Dataset excerpts:
━━━━━━━━━━━━━━━━━━━━
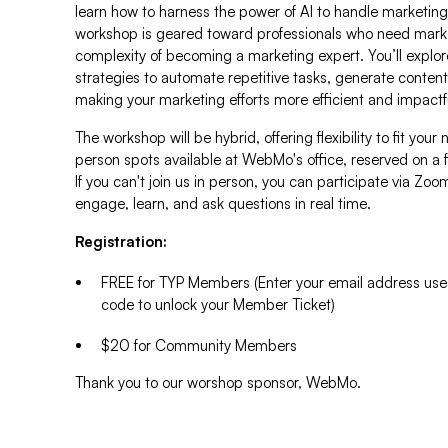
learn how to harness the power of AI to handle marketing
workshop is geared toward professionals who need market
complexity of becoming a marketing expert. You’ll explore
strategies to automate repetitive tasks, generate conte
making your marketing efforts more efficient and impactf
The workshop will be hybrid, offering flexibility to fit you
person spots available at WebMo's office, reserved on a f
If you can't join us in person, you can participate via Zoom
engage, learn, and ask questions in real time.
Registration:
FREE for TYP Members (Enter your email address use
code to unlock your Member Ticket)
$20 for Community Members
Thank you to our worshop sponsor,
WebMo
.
━━━━━━━━━━━━━━━━━━━━
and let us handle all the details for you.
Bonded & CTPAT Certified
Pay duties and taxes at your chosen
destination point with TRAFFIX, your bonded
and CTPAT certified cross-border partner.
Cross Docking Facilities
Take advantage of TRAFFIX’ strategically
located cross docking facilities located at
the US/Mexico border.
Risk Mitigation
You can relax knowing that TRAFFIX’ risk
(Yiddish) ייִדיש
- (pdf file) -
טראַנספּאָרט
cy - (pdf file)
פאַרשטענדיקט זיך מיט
━━━━━━━━━━━━━━━━━━━━
### WORK TO BE COMPLETED
Copy everything from the line containing "and let us handle all the details for you." down to the line containing "located cross docking facilities located at", renaming "partner" as "provider" and keeping all other wording the same. Give back only those lines.

### RESPONSE TO THE EXERCISE
and let us handle all the details for you.
Bonded & CTPAT Certified
Pay duties and taxes at your chosen
destination point with TRAFFIX, your bonded
and CTPAT certified cross-border provider.
Cross Docking Facilities
Take advantage of TRAFFIX’ strategically
located cross docking facilities located at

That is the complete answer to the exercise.